Recorded information:
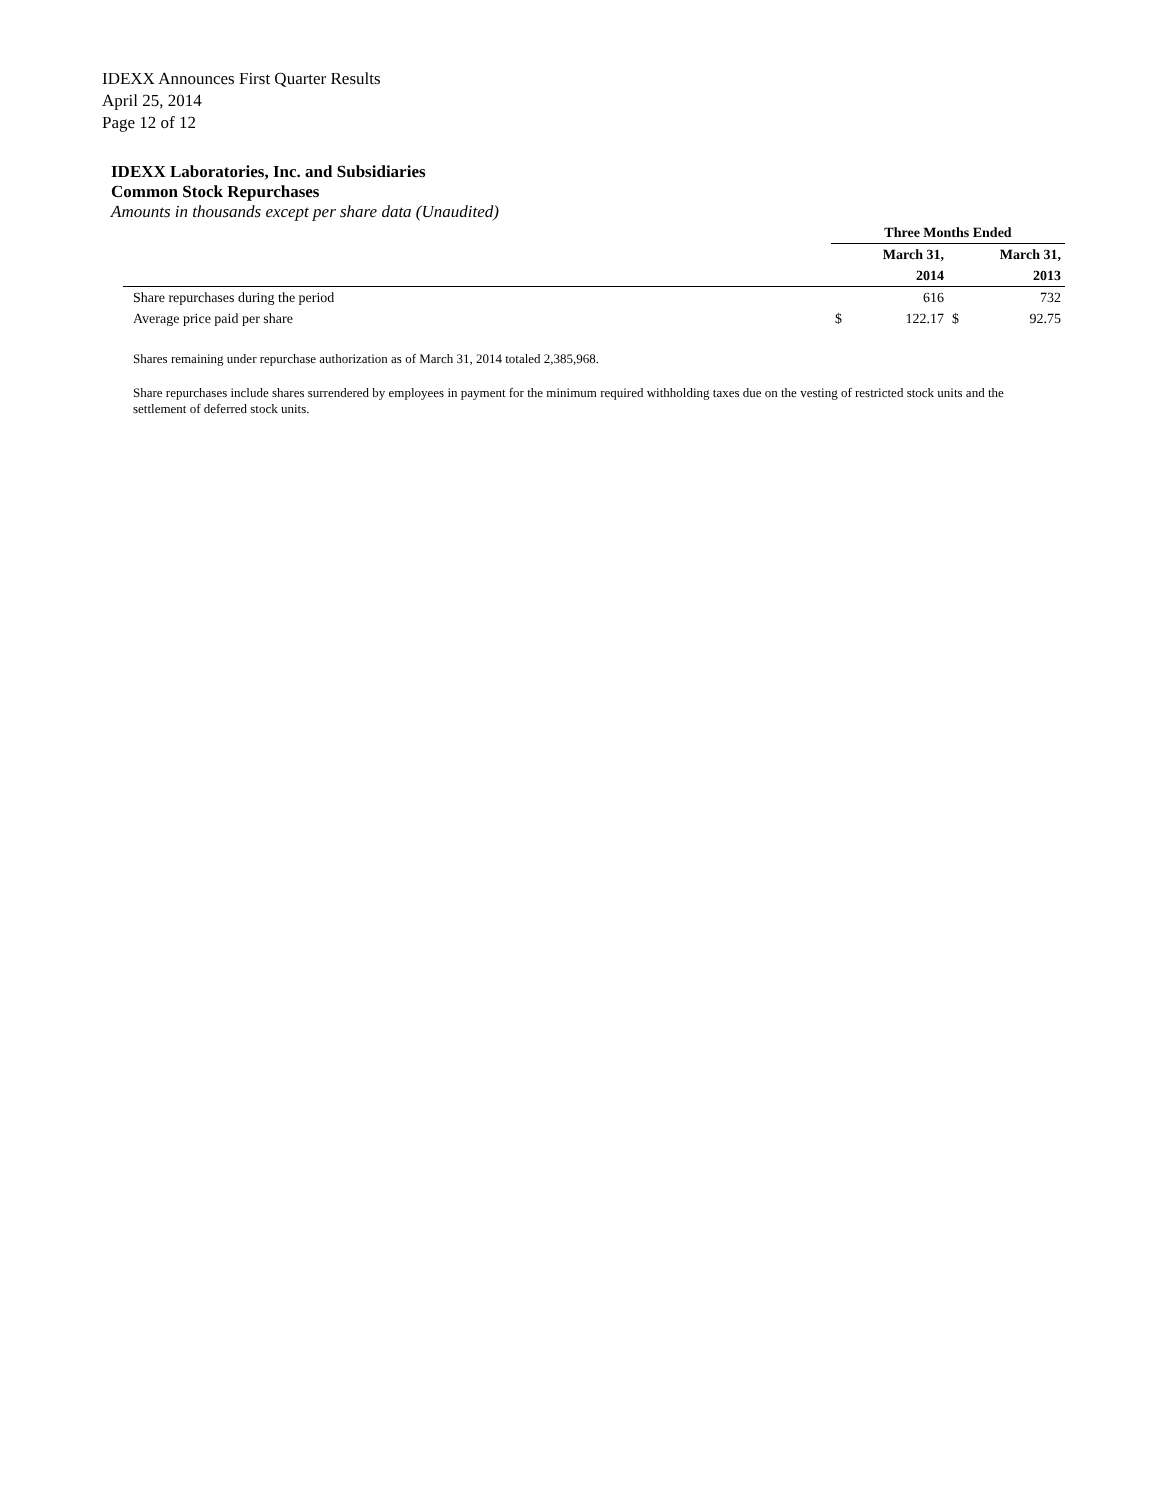IDEXX Announces First Quarter Results
April 25, 2014
Page 12 of 12
IDEXX Laboratories, Inc. and Subsidiaries
Common Stock Repurchases
Amounts in thousands except per share data (Unaudited)
| | Three Months Ended | | | |
| --- | --- | --- | --- | --- |
| | March 31, | | March 31, | |
| | 2014 | | 2013 | |
| Share repurchases during the period | | 616 | | 732 |
| Average price paid per share | $ | 122.17 | $ | 92.75 |
Shares remaining under repurchase authorization as of March 31, 2014 totaled 2,385,968.
Share repurchases include shares surrendered by employees in payment for the minimum required withholding taxes due on the vesting of restricted stock units and the settlement of deferred stock units.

Assignment: From top to bottom, restate the records above exactly and omit every picture.

Solution:
IDEXX Announces First Quarter Results
April 25, 2014
Page 12 of 12
IDEXX Laboratories, Inc. and Subsidiaries
Common Stock Repurchases
Amounts in thousands except per share data (Unaudited)
| | Three Months Ended | | | |
| --- | --- | --- | --- | --- |
| | March 31, | | March 31, | |
| | 2014 | | 2013 | |
| Share repurchases during the period | | 616 | | 732 |
| Average price paid per share | $ | 122.17 | $ | 92.75 |
Shares remaining under repurchase authorization as of March 31, 2014 totaled 2,385,968.
Share repurchases include shares surrendered by employees in payment for the minimum required withholding taxes due on the vesting of restricted stock units and the settlement of deferred stock units.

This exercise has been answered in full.